The EU visa policy repository contains source code for generating a dataset on visitor visas applied for, issued and not issued by European Union member states.
The code for generating the dataset is in Python and consists of three files:
- Program.py, the main code for constructing the dataset
- geography.py, helper methods for working with cities and countries
- create-output-datasets.py, code for generating simple statistics for e.g. visualisation.
The raw data used to generate the dataset is in the "Input" folder.
The core dataset - visitor-visa-statistics.csv - is in the "Output" folder. The other datasets in the folder are aggregations on top of it. The core dataset is also available for download on Kaggle.
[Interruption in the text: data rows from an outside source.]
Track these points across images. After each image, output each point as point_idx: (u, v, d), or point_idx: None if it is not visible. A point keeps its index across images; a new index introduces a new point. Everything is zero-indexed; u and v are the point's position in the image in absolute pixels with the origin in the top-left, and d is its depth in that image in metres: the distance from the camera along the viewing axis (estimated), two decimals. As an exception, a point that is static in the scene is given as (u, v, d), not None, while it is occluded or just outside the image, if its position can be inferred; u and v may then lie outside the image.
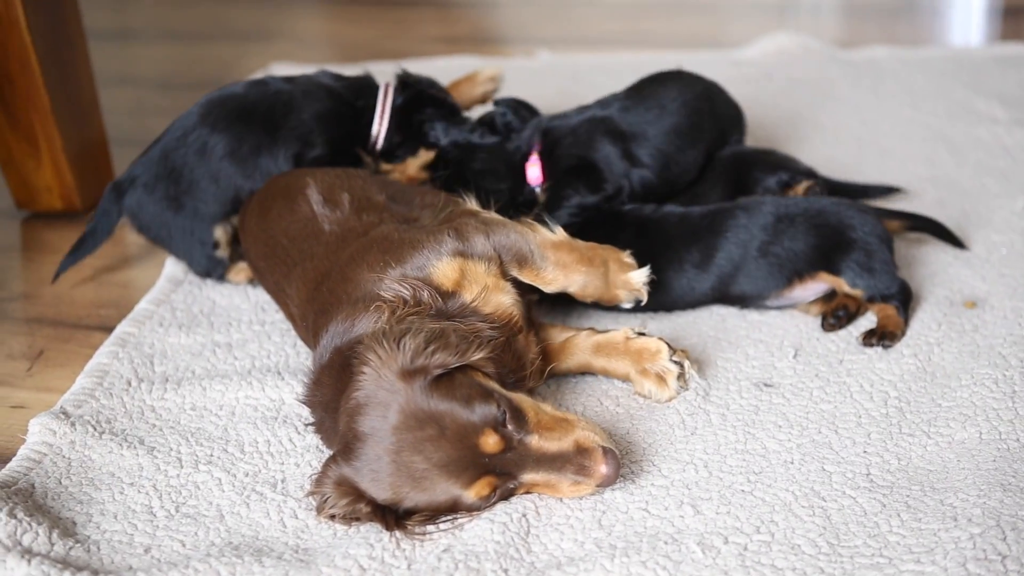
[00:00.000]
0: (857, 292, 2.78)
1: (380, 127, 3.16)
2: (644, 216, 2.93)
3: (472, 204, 2.73)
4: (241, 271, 3.13)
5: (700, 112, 3.15)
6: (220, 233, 3.10)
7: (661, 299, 2.85)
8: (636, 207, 2.97)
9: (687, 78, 3.24)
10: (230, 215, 3.11)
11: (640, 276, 2.67)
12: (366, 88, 3.21)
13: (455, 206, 2.76)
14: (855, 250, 2.78)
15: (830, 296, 2.84)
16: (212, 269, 3.12)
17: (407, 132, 3.18)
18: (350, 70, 3.28)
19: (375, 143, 3.17)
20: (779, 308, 2.88)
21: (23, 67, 3.44)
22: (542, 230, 2.62)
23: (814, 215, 2.83)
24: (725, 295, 2.86)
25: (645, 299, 2.68)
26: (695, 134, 3.12)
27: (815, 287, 2.83)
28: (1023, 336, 2.72)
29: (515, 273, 2.56)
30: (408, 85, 3.21)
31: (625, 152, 3.04)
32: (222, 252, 3.12)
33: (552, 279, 2.60)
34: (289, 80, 3.18)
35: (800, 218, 2.82)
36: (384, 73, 3.34)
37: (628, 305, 2.71)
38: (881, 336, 2.72)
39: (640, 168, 3.04)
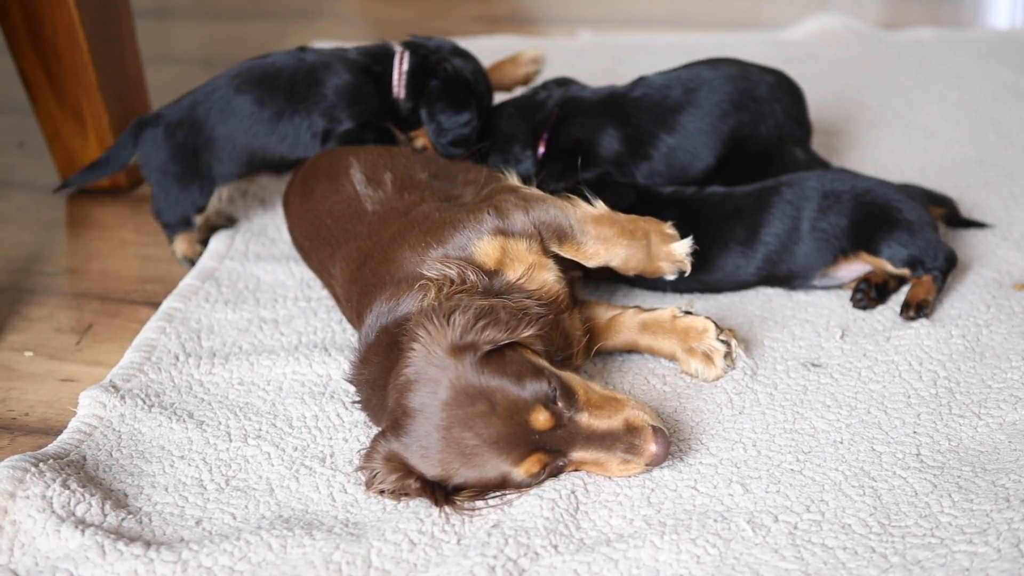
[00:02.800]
0: (903, 271, 2.77)
1: (397, 94, 3.17)
2: (686, 197, 2.91)
3: (514, 179, 2.72)
4: (186, 241, 3.22)
5: (729, 103, 3.08)
6: (215, 198, 3.19)
7: (707, 279, 2.84)
8: (678, 189, 2.95)
9: (728, 67, 3.16)
10: (238, 177, 3.21)
11: (683, 247, 2.64)
12: (383, 55, 3.21)
13: (496, 182, 2.75)
14: (899, 230, 2.77)
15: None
16: (179, 226, 3.20)
17: (416, 97, 3.18)
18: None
19: (398, 98, 3.18)
20: (825, 288, 2.86)
21: (71, 43, 3.45)
22: (583, 204, 2.59)
23: (861, 193, 2.81)
24: (772, 274, 2.84)
25: (688, 270, 2.66)
26: (716, 124, 3.08)
27: (859, 267, 2.82)
28: (1074, 318, 2.70)
29: (556, 249, 2.54)
30: (416, 49, 3.20)
31: (629, 138, 3.05)
32: (199, 218, 3.21)
33: (593, 253, 2.58)
34: (318, 52, 3.21)
35: (847, 195, 2.81)
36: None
37: (672, 277, 2.68)
38: (918, 308, 2.72)
39: (645, 160, 3.05)
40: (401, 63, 3.16)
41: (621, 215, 2.62)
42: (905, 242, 2.76)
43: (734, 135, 3.06)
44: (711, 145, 3.05)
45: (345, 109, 3.11)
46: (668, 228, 2.66)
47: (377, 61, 3.18)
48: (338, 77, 3.12)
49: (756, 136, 3.08)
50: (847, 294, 2.84)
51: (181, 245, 3.21)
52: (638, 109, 3.07)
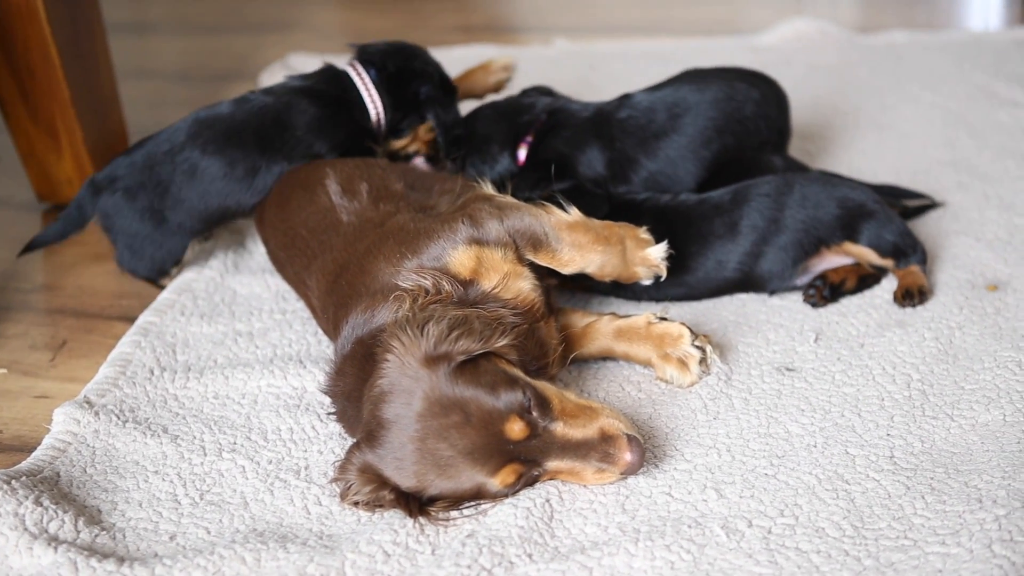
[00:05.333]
0: (887, 261, 2.81)
1: (376, 109, 3.14)
2: (661, 204, 2.91)
3: (488, 188, 2.72)
4: (167, 278, 3.16)
5: (713, 129, 3.06)
6: (190, 251, 3.16)
7: (689, 279, 2.85)
8: (652, 195, 2.95)
9: (715, 89, 3.11)
10: (205, 232, 3.18)
11: (658, 251, 2.65)
12: (334, 77, 3.17)
13: (471, 191, 2.75)
14: (874, 218, 2.81)
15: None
16: (160, 275, 3.15)
17: (405, 106, 3.16)
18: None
19: (379, 126, 3.16)
20: (803, 287, 2.87)
21: (44, 60, 3.44)
22: (556, 211, 2.59)
23: (832, 188, 2.86)
24: (753, 270, 2.84)
25: (664, 274, 2.66)
26: (699, 150, 3.06)
27: (839, 260, 2.85)
28: (1046, 319, 2.72)
29: (531, 256, 2.54)
30: (370, 59, 3.17)
31: (612, 162, 3.03)
32: (176, 269, 3.16)
33: (568, 260, 2.58)
34: (268, 92, 3.13)
35: (821, 190, 2.84)
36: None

The repository contains configuration code for working with the code and data in VS Code using a Python docker development container.
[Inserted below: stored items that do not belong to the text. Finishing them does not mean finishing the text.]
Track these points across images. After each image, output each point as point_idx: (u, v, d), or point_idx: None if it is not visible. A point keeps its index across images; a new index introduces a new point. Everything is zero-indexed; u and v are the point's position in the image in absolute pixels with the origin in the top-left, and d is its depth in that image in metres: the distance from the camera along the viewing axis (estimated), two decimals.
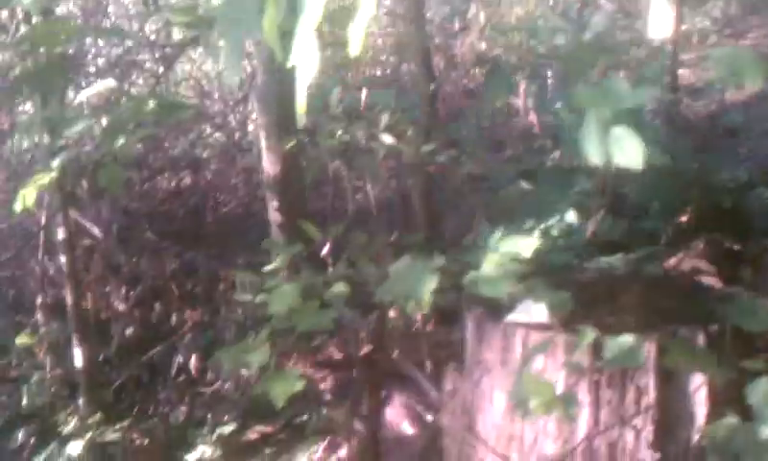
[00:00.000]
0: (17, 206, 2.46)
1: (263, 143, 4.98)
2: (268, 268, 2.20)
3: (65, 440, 3.87)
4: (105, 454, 4.02)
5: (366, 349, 2.50)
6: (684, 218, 4.60)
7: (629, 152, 1.39)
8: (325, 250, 4.66)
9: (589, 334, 1.52)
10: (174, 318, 5.02)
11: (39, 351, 4.36)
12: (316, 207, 5.97)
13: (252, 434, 4.23)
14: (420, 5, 3.73)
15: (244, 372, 4.95)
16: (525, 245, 1.82)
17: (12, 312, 5.08)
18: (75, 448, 3.81)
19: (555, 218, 4.95)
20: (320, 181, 6.34)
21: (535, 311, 1.70)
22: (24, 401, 4.24)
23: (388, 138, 3.40)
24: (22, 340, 4.21)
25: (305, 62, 1.04)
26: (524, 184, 6.05)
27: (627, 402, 1.62)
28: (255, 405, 4.57)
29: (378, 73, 7.21)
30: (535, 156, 6.20)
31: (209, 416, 4.53)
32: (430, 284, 1.77)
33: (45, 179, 2.42)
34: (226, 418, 4.41)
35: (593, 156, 1.45)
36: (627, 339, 1.49)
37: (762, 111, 5.92)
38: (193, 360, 4.76)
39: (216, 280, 5.63)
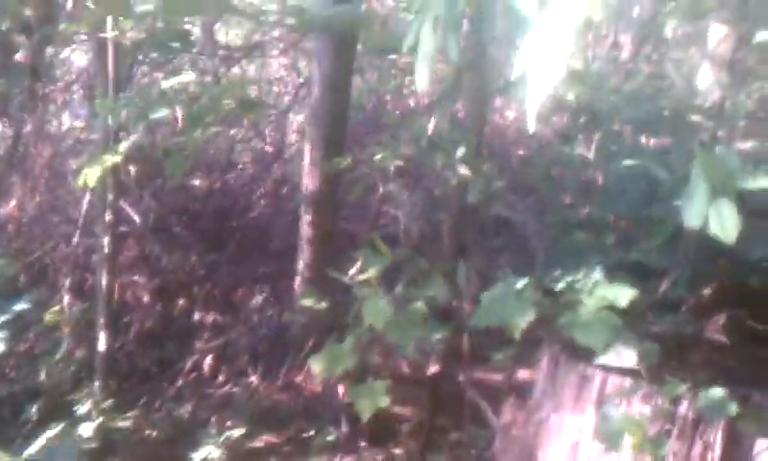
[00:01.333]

If you are interested in contributing to the project please do reach out!
The visa statistics are pulled from official European Union online sources: The Council Document Register (2005-2008) and the Migration and Home Affairs Commission website (2009-2022).
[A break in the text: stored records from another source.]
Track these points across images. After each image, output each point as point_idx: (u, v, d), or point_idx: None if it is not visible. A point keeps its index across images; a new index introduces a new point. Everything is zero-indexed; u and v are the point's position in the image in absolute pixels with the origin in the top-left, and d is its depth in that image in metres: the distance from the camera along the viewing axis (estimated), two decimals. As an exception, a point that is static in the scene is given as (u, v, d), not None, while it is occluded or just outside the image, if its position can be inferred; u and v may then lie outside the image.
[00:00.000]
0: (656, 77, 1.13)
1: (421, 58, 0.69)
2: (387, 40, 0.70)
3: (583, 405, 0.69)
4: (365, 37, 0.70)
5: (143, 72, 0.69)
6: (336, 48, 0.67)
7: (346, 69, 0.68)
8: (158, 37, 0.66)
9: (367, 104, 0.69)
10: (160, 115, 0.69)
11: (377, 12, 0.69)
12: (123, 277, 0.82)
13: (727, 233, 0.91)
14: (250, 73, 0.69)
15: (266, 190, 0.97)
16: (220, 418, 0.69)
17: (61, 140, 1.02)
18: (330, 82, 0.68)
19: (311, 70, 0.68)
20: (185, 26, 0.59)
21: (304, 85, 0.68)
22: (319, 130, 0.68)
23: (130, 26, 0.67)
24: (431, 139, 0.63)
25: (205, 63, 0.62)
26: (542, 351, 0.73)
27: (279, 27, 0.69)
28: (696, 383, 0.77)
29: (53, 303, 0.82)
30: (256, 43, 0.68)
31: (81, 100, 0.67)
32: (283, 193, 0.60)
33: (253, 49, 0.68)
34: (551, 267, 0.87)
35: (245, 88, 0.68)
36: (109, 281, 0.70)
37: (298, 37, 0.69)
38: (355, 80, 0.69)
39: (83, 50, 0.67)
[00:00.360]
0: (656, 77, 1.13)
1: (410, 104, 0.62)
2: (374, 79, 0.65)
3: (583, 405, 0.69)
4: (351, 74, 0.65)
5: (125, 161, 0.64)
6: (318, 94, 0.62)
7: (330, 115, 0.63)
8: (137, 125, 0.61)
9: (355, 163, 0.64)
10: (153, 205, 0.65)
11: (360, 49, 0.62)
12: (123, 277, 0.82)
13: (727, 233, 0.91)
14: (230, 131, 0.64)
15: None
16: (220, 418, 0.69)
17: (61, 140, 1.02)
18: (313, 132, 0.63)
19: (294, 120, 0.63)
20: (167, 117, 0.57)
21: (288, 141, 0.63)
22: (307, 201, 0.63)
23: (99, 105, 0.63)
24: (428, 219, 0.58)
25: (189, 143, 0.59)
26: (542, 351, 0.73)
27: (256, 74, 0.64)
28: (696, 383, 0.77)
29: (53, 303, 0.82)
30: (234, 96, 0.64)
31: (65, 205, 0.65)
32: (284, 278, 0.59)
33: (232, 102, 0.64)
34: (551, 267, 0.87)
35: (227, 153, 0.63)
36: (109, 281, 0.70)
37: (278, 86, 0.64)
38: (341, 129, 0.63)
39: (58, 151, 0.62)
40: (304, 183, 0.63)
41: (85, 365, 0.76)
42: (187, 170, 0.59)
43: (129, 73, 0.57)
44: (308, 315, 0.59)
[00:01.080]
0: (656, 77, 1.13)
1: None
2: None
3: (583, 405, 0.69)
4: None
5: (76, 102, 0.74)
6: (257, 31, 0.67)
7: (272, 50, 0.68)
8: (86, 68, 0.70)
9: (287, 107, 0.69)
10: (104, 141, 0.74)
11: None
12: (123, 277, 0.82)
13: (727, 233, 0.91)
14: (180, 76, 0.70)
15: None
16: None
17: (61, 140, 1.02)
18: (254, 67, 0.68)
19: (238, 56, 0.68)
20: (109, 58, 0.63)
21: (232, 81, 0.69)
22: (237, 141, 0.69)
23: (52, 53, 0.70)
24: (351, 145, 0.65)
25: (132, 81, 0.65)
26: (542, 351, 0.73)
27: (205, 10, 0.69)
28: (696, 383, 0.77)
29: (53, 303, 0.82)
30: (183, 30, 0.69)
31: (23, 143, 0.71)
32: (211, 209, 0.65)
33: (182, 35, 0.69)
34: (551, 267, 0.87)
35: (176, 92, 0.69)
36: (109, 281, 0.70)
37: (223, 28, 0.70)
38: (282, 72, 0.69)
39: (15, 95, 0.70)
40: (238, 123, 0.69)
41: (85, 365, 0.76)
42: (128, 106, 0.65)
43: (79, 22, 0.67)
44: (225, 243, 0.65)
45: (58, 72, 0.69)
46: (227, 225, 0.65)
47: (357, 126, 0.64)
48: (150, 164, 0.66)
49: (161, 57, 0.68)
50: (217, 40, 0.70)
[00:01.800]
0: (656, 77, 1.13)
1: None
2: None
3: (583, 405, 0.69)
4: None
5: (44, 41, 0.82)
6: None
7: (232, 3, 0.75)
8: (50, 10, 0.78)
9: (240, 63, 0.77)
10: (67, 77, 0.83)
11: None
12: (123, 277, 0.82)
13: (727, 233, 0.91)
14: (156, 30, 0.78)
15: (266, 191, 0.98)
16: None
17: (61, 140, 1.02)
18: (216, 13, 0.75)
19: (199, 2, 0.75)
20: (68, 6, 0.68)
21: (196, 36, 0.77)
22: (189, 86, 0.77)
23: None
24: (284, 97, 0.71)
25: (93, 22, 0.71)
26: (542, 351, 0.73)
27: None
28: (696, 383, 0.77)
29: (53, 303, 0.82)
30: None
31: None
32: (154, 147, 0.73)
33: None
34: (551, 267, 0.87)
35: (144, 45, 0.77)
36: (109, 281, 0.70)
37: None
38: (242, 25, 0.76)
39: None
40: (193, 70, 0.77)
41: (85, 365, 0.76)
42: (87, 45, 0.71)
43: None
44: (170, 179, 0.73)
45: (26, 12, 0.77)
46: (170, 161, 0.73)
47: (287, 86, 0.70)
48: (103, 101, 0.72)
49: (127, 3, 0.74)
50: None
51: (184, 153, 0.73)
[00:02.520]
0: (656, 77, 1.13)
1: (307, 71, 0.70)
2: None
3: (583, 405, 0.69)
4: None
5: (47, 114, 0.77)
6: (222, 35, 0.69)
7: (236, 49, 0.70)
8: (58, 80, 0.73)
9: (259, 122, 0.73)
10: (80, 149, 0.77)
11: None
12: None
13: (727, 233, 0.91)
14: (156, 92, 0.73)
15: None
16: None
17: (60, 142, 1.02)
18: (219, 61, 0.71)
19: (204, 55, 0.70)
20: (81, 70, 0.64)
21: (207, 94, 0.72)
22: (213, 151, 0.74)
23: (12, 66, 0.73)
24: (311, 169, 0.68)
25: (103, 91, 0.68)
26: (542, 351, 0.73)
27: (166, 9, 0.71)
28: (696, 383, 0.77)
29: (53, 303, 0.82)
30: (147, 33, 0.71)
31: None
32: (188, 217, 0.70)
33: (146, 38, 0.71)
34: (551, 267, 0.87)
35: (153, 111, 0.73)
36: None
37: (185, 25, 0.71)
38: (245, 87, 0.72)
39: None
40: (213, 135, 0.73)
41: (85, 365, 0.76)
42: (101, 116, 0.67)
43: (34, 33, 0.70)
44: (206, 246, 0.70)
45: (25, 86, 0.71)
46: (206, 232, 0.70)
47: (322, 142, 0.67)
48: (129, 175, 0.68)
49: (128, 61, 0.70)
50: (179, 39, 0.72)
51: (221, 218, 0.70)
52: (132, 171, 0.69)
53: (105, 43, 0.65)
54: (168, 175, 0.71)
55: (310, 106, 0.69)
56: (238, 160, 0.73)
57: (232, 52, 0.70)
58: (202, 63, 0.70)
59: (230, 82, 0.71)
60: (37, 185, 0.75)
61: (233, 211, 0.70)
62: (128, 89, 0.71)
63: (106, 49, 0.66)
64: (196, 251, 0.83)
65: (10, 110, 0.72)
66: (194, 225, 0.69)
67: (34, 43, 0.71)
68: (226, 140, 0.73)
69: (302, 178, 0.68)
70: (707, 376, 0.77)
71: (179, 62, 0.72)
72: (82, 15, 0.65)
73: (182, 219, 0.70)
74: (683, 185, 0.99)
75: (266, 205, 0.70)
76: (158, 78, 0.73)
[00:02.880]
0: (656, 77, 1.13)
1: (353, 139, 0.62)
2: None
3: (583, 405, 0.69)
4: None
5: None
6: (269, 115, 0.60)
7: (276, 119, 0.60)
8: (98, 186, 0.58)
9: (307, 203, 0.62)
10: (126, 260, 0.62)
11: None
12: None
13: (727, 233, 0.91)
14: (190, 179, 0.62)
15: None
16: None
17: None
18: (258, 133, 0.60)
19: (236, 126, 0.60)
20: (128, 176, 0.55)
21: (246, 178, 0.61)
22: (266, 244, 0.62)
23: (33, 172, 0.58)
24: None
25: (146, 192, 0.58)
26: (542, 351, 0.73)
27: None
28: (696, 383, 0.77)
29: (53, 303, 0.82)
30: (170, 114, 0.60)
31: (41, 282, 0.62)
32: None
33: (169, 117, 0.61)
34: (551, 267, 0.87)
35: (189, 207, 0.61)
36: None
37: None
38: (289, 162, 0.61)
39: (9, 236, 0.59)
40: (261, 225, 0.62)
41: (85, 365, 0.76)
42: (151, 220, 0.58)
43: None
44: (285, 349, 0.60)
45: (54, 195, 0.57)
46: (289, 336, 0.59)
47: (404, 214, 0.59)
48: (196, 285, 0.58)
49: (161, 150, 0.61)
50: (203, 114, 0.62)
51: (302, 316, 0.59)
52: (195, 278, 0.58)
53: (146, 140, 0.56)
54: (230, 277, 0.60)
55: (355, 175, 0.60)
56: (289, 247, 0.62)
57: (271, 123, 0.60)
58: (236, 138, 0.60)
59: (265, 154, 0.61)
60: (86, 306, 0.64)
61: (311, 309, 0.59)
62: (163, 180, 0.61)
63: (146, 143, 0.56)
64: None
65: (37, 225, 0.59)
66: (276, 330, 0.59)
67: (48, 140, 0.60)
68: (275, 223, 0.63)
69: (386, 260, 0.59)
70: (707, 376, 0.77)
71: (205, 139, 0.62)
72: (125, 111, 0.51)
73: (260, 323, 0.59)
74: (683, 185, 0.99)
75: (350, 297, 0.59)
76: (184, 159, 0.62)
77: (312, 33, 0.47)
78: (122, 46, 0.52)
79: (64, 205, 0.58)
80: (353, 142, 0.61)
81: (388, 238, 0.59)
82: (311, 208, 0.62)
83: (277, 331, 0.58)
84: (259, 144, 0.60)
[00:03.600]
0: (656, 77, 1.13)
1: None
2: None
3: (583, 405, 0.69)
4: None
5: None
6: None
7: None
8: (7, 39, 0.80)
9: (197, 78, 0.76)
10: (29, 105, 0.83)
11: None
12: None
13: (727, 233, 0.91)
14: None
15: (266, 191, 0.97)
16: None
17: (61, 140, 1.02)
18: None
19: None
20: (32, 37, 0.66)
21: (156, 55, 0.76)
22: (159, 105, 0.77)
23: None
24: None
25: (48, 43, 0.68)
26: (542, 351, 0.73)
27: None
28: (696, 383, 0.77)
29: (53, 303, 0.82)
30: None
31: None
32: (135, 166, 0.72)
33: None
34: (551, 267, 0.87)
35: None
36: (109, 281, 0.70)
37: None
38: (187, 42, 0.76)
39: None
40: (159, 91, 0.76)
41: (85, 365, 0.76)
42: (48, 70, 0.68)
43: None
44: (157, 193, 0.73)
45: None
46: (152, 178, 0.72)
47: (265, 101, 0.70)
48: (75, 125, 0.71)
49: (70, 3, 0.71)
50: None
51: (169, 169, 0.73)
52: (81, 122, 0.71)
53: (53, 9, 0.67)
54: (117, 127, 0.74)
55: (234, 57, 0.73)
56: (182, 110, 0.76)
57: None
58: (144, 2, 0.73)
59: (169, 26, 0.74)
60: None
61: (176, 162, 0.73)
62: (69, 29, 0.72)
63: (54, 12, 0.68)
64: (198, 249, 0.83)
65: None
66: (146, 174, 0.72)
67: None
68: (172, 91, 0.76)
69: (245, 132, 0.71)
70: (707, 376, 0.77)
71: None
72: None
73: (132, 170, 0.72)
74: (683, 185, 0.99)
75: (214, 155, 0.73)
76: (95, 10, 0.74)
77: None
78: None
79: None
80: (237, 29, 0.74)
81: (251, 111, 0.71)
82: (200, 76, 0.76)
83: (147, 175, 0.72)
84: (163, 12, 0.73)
The raw data is processed (cleaned-up) as evidenced in the source code. The data for 2005-2012 have been imported relying on earlier data clean-up done in connection with the construction of the European Visa Database (see background section).
The country classification (income group and regions) are sourced from The World Bank: World Bank Country and Lending Groups: Country classification dataset
The EU visa policy repository builds upon my PhD thesis handed in at the London School of Economics. The thesis put in place a European Visa Database (EVD) covering the period 2005-2012.